VOTRE CONSIGNE
Dans le texte sur les nanomatériaux de construction, substituez « résistance à la chaleur » à « résistance au feu » et réécrivez le passage en commençant par « Les verres à » et en allant jusqu'à « [van Broekhuizen 09]. ».

TEXTE FOURNI
Les verres à base de nanoparticules de TiO2 ont eux-aussi des propriétés auto-nettoyantes (BioClean de Saint Gobain). La surface des verres peut être rendue hydrophobe par l’ajout de nanoparticules de SiO2 (produits de Nanoprotect). L’ajout de nanoparticules de SiO2 peut aussi conférer aux verres des propriétés de résistance au feu (Interflam et Interfire de Interver AG). Des verres recouverts de films de surface ultra-minces permettent la filtration de la lumière (produits de Econtrol-Glas GmbH & Co). L’ajout de nanoparticules de vanadium ou de molybdène [Nastich 09] protège l’acier contre la rupture des articulations et boulons, tandis que l’ajout de nanoparticules de magnésium et de carbone peut augmenter la dureté des soudures [van Broekhuizen 09].

Commercialisation des produits de construction contenant des nanoparticules

Comme les paragraphes précédents le montrent, les matériaux de construction contenant des nanoparticules existent déjà sous des formes commerciales et sont utilisés dans certaines applications. Toutefois, leur emploi reste limité, en particulier pour le gros œuvre [Andersen 09, Halicioglu 09]. Différents facteurs expliquent ce développement relativement faible :
• Le coût des matériaux de construction à nanoparticules est encore très élevé par rapport au service rendu et au prix des matériaux traditionnels. Ils ne sont donc aujourd’hui employés qu’en petits volumes ou sur des applications très spécifiques.

ENREGISTREMENTS FOURNIS
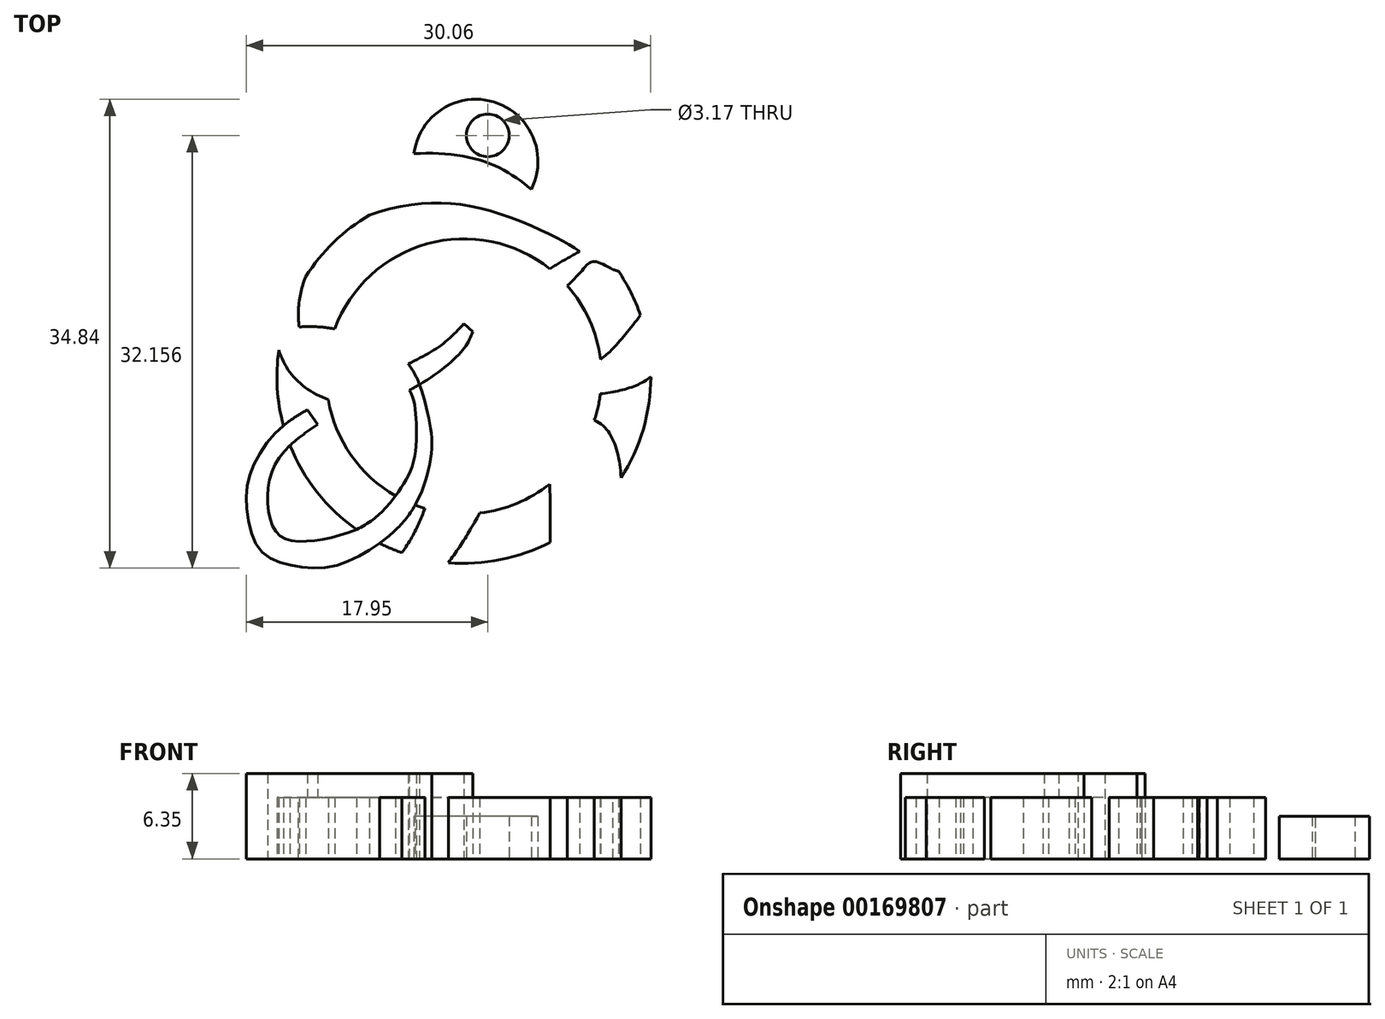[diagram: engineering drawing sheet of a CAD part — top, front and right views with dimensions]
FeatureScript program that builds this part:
---
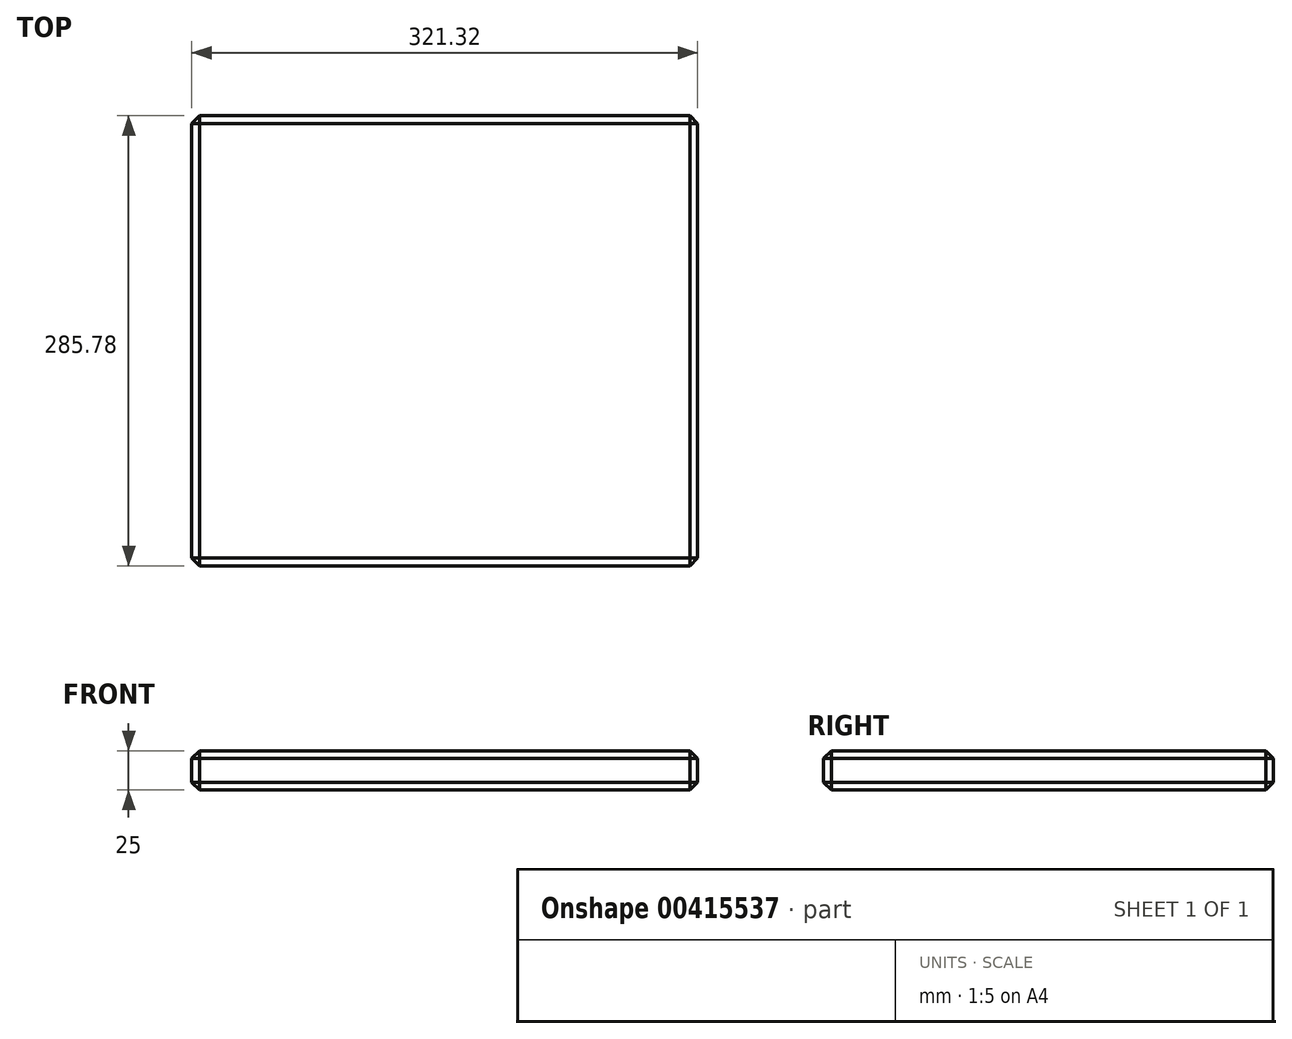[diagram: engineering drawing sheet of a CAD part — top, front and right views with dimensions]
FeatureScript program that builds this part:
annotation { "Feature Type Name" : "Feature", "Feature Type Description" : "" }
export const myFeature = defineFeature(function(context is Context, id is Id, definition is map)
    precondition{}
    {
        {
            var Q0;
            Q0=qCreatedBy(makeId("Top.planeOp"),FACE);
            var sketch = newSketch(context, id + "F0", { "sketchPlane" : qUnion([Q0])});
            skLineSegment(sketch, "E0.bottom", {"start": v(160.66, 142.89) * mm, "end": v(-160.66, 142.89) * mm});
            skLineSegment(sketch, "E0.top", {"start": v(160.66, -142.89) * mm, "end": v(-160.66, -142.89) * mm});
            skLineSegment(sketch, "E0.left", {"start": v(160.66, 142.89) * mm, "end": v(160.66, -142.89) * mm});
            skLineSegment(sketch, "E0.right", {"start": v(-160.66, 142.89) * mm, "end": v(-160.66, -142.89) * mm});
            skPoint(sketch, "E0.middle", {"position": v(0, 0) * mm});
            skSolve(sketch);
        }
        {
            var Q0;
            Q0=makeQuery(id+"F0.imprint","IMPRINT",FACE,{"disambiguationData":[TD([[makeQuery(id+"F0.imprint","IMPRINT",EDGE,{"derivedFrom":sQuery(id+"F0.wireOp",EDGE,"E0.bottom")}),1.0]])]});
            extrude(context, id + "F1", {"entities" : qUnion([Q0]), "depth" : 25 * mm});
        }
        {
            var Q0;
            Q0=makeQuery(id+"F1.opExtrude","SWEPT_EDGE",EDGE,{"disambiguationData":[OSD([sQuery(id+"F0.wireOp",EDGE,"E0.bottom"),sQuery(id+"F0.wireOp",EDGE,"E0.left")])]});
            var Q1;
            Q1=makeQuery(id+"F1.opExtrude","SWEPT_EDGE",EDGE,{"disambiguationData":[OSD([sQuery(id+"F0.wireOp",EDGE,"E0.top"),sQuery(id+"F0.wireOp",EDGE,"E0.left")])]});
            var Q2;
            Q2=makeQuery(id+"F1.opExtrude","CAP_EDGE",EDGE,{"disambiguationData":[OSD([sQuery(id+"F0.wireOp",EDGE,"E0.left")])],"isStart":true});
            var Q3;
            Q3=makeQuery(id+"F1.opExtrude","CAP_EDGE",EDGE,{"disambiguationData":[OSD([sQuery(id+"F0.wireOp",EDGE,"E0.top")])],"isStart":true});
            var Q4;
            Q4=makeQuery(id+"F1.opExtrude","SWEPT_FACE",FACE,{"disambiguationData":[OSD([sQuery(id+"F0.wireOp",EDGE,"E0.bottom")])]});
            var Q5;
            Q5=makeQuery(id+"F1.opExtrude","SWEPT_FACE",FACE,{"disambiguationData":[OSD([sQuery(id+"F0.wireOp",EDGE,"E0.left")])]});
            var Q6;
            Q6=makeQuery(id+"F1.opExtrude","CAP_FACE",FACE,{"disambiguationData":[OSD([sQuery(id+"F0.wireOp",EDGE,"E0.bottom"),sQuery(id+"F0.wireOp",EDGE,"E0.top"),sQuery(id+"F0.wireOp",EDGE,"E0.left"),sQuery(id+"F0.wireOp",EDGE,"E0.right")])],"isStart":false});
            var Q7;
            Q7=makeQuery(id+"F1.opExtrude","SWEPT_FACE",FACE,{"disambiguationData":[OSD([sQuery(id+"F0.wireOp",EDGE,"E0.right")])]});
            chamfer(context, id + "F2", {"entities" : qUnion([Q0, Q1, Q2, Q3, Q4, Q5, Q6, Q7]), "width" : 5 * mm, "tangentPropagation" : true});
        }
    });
--
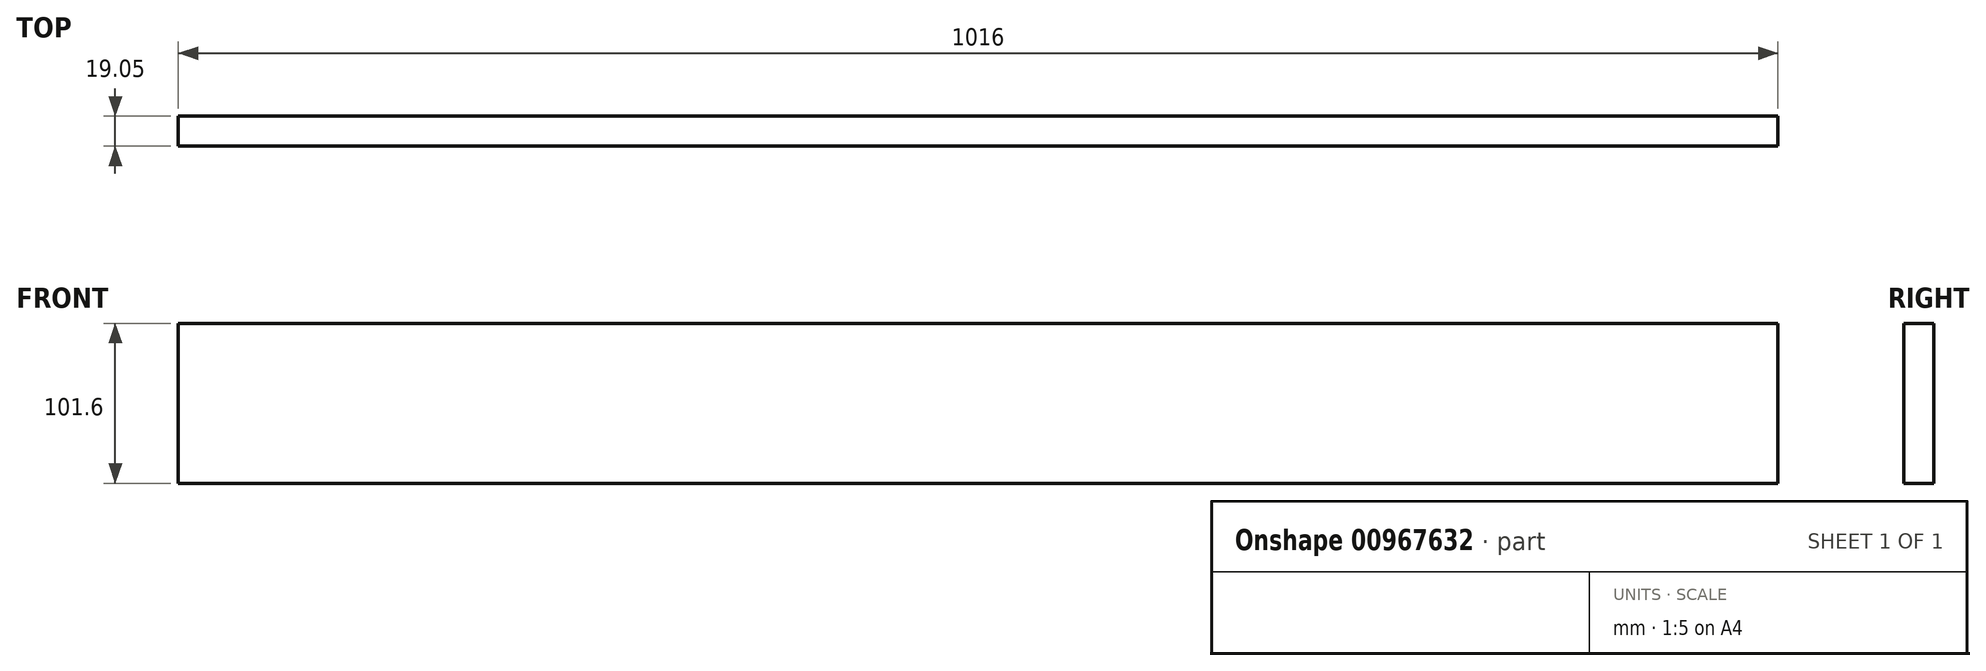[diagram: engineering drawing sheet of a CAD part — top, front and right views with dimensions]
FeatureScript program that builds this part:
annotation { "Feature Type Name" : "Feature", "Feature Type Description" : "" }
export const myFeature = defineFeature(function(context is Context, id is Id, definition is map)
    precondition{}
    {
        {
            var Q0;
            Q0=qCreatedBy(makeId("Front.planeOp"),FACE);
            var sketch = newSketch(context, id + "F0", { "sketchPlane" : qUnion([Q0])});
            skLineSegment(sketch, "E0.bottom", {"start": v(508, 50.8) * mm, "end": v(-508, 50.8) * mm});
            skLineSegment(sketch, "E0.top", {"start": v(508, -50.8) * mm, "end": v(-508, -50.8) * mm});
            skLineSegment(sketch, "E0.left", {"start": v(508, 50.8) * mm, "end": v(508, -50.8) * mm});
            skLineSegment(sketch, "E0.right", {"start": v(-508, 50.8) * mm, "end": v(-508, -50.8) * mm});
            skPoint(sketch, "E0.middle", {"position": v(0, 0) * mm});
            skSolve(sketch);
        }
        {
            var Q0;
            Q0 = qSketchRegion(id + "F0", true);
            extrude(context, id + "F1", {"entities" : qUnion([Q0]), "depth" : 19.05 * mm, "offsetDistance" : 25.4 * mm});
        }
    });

RÉPONSE
Les verres à base de nanoparticules de TiO2 ont eux-aussi des propriétés auto-nettoyantes (BioClean de Saint Gobain). La surface des verres peut être rendue hydrophobe par l’ajout de nanoparticules de SiO2 (produits de Nanoprotect). L’ajout de nanoparticules de SiO2 peut aussi conférer aux verres des propriétés de résistance à la chaleur (Interflam et Interfire de Interver AG). Des verres recouverts de films de surface ultra-minces permettent la filtration de la lumière (produits de Econtrol-Glas GmbH & Co). L’ajout de nanoparticules de vanadium ou de molybdène [Nastich 09] protège l’acier contre la rupture des articulations et boulons, tandis que l’ajout de nanoparticules de magnésium et de carbone peut augmenter la dureté des soudures [van Broekhuizen 09].